WHAT IS ASKED: Reproduce the entries below word for word, starting at the very beginning and ending at the line that contains "1230, 1152, 1259]", with both end lines included.
--------
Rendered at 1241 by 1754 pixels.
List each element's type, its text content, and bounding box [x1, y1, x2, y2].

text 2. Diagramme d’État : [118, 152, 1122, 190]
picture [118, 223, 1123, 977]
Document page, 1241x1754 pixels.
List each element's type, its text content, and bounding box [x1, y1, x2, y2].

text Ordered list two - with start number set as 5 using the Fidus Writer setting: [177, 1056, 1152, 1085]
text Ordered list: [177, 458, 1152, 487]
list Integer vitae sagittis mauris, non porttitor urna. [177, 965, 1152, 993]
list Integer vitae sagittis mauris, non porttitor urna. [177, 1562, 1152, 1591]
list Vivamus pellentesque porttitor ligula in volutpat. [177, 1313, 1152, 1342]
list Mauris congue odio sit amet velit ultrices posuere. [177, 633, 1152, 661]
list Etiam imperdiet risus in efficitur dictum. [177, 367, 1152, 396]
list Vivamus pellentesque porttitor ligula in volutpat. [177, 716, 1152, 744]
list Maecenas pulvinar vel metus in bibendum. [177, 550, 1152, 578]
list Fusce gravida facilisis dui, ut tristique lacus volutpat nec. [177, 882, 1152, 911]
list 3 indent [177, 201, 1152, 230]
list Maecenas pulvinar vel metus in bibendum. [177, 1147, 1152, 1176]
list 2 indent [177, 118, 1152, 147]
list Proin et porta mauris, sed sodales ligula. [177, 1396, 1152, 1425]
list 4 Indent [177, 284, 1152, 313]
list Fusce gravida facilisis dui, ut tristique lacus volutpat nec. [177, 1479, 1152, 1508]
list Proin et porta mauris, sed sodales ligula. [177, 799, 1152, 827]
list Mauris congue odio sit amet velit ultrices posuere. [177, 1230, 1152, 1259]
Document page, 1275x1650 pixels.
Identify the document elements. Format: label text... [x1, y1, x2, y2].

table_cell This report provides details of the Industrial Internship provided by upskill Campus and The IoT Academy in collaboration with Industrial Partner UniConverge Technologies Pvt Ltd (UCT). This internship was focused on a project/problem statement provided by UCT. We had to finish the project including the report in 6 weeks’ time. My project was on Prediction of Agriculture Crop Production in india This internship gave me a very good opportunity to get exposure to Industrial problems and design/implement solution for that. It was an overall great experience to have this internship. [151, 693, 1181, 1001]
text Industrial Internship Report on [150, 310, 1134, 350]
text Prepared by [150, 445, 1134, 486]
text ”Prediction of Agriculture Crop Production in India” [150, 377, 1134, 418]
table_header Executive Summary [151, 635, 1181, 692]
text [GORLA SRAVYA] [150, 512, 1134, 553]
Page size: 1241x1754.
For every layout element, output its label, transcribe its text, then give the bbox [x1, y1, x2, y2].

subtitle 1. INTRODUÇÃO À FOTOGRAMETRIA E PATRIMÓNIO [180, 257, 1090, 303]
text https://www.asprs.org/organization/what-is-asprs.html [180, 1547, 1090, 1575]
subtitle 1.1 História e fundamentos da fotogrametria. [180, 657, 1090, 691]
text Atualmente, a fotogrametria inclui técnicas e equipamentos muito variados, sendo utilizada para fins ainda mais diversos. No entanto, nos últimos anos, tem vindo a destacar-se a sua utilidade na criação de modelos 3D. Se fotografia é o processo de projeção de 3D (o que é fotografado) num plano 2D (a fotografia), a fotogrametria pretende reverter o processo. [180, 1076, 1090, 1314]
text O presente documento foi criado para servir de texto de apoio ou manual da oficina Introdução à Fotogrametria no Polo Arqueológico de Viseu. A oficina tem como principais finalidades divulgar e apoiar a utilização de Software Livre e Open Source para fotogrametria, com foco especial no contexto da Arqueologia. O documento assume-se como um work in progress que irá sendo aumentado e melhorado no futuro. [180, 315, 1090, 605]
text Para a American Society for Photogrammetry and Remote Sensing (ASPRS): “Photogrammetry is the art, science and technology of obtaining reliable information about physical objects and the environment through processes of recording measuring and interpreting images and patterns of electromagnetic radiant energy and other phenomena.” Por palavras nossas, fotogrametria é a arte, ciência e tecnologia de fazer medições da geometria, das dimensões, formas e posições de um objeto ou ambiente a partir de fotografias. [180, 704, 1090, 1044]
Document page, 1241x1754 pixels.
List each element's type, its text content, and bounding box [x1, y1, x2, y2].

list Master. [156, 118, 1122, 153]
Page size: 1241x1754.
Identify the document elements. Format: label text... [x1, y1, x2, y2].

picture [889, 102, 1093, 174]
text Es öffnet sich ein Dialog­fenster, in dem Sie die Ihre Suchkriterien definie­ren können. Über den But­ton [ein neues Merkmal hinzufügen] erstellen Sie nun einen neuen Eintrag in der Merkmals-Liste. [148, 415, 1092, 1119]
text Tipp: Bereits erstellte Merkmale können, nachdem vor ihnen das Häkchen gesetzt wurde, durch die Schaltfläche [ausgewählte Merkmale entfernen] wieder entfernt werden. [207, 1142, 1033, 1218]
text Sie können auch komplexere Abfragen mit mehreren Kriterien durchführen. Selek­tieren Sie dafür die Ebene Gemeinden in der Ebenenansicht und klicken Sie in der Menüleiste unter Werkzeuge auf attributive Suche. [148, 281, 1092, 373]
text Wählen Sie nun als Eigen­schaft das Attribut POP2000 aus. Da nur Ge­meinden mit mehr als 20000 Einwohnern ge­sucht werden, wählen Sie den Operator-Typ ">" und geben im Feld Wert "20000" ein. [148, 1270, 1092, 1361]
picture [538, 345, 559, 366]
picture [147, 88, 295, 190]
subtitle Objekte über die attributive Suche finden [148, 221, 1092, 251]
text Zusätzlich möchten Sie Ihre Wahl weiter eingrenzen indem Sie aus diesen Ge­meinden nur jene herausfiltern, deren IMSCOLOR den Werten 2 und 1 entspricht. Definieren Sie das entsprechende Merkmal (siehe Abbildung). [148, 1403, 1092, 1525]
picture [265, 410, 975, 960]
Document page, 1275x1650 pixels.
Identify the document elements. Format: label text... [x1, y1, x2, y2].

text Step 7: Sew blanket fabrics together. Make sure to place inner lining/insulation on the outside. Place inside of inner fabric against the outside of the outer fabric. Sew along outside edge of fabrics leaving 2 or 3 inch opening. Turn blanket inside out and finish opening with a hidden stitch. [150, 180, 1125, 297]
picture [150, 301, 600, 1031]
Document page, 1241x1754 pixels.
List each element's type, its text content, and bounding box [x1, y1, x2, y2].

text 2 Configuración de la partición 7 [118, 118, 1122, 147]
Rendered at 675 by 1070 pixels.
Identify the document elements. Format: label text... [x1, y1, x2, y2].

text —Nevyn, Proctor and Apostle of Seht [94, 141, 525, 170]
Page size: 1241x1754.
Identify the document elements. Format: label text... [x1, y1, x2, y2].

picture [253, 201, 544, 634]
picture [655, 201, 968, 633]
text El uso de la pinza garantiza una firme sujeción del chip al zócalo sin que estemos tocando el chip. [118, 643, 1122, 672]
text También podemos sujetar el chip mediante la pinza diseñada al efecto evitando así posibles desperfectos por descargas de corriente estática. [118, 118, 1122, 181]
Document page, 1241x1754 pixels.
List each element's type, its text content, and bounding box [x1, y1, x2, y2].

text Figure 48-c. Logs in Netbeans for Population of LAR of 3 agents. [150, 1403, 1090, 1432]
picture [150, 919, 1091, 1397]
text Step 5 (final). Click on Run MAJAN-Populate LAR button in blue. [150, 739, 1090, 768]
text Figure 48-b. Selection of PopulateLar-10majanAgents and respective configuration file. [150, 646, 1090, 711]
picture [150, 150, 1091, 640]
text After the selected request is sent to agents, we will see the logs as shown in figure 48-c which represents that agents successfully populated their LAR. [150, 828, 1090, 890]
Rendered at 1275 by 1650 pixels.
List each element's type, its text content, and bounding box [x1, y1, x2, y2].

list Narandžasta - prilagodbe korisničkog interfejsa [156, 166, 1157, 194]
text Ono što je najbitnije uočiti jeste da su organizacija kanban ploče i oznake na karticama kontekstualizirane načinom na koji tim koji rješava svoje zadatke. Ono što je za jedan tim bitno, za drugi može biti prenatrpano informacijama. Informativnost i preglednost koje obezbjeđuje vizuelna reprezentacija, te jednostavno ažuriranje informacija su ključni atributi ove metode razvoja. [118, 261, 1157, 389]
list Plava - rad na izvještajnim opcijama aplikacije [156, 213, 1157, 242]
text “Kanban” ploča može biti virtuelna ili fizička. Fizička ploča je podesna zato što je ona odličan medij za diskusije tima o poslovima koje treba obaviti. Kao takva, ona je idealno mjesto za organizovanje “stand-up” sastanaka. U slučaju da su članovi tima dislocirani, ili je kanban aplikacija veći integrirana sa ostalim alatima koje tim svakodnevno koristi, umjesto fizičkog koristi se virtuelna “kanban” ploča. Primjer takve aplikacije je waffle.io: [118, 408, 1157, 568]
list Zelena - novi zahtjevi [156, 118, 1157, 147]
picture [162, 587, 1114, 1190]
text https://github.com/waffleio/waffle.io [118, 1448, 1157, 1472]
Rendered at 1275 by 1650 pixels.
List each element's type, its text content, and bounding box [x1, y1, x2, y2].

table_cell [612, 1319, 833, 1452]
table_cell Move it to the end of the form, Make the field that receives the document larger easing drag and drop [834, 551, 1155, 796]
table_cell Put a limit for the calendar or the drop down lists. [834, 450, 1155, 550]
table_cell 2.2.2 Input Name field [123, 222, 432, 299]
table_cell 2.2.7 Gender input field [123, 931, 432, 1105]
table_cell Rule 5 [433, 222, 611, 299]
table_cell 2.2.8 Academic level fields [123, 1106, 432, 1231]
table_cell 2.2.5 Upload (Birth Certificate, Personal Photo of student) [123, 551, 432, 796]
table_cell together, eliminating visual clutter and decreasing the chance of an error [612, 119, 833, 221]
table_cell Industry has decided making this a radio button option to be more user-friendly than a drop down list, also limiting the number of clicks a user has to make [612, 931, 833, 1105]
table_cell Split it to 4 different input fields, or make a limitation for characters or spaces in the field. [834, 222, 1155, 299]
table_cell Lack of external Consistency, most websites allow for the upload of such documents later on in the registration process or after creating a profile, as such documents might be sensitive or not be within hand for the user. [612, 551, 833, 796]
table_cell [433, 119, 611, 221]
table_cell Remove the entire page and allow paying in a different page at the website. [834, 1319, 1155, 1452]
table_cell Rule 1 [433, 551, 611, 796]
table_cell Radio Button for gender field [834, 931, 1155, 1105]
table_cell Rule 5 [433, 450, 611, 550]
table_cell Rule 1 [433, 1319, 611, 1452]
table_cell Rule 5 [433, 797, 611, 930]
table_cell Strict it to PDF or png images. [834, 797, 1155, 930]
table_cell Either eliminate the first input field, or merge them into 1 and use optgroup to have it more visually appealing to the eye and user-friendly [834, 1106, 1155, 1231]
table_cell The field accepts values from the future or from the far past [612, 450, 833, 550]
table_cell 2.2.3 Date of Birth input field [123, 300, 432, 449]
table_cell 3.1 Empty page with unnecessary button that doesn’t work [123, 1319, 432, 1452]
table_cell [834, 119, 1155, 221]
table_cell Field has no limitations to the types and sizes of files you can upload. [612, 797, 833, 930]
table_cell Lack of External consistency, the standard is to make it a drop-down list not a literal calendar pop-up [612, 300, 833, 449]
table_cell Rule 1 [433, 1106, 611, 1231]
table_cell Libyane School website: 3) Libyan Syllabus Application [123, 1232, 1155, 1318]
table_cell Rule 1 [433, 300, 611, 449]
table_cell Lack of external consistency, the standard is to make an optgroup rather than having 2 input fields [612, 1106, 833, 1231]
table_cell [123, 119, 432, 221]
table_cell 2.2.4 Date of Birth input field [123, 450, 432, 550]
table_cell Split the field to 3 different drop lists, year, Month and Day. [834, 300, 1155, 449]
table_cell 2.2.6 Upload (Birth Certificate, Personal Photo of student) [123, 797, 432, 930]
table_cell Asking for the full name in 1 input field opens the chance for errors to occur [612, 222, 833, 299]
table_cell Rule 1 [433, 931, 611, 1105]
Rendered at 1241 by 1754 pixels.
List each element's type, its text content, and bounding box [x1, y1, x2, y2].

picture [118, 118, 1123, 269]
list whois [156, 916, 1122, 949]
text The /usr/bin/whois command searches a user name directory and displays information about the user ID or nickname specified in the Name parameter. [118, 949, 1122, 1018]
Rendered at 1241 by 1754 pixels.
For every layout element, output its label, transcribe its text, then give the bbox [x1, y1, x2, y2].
--------
EXERCISE SOLUTION:
Rendered at 1241 by 1754 pixels.
List each element's type, its text content, and bounding box [x1, y1, x2, y2].

text 2. Diagramme d’État : [118, 152, 1122, 190]
picture [118, 223, 1123, 977]
Document page, 1241x1754 pixels.
List each element's type, its text content, and bounding box [x1, y1, x2, y2].

text Ordered list two - with start number set as 5 using the Fidus Writer setting: [177, 1056, 1152, 1085]
text Ordered list: [177, 458, 1152, 487]
list Integer vitae sagittis mauris, non porttitor urna. [177, 965, 1152, 993]
list Integer vitae sagittis mauris, non porttitor urna. [177, 1562, 1152, 1591]
list Vivamus pellentesque porttitor ligula in volutpat. [177, 1313, 1152, 1342]
list Mauris congue odio sit amet velit ultrices posuere. [177, 633, 1152, 661]
list Etiam imperdiet risus in efficitur dictum. [177, 367, 1152, 396]
list Vivamus pellentesque porttitor ligula in volutpat. [177, 716, 1152, 744]
list Maecenas pulvinar vel metus in bibendum. [177, 550, 1152, 578]
list Fusce gravida facilisis dui, ut tristique lacus volutpat nec. [177, 882, 1152, 911]
list 3 indent [177, 201, 1152, 230]
list Maecenas pulvinar vel metus in bibendum. [177, 1147, 1152, 1176]
list 2 indent [177, 118, 1152, 147]
list Proin et porta mauris, sed sodales ligula. [177, 1396, 1152, 1425]
list 4 Indent [177, 284, 1152, 313]
list Fusce gravida facilisis dui, ut tristique lacus volutpat nec. [177, 1479, 1152, 1508]
list Proin et porta mauris, sed sodales ligula. [177, 799, 1152, 827]
list Mauris congue odio sit amet velit ultrices posuere. [177, 1230, 1152, 1259]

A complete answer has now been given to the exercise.